[Text extracted page by page]
=-=-=-=-=

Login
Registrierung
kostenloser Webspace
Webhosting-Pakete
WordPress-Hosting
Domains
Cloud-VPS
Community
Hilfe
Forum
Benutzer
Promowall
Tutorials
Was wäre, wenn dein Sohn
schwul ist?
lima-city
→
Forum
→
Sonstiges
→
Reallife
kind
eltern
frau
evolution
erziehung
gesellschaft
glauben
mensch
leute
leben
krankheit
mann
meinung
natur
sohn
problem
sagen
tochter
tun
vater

=-=-=-=-=

§ JOB
Copy all of the lines above word for word, in the same order.

§ SOLUTION FOR THIS PROBLEM
Login
Registrierung
kostenloser Webspace
Webhosting-Pakete
WordPress-Hosting
Domains
Cloud-VPS
Community
Hilfe
Forum
Benutzer
Promowall
Tutorials
Was wäre, wenn dein Sohn
schwul ist?
lima-city
→
Forum
→
Sonstiges
→
Reallife
kind
eltern
frau
evolution
erziehung
gesellschaft
glauben
mensch
leute
leben
krankheit
mann
meinung
natur
sohn
problem
sagen
tochter
tun
vater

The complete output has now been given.